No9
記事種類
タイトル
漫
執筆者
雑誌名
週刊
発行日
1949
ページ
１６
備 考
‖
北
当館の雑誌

================

AIM OF THE TASK.
Copy out every line of text from the rows above, keeping each one unchanged and in the same order.

RESPONSE TO THIS TASK.
No9
記事種類
タイトル
漫
執筆者
雑誌名
週刊
発行日
1949
ページ
１６
備 考
‖
北
当館の雑誌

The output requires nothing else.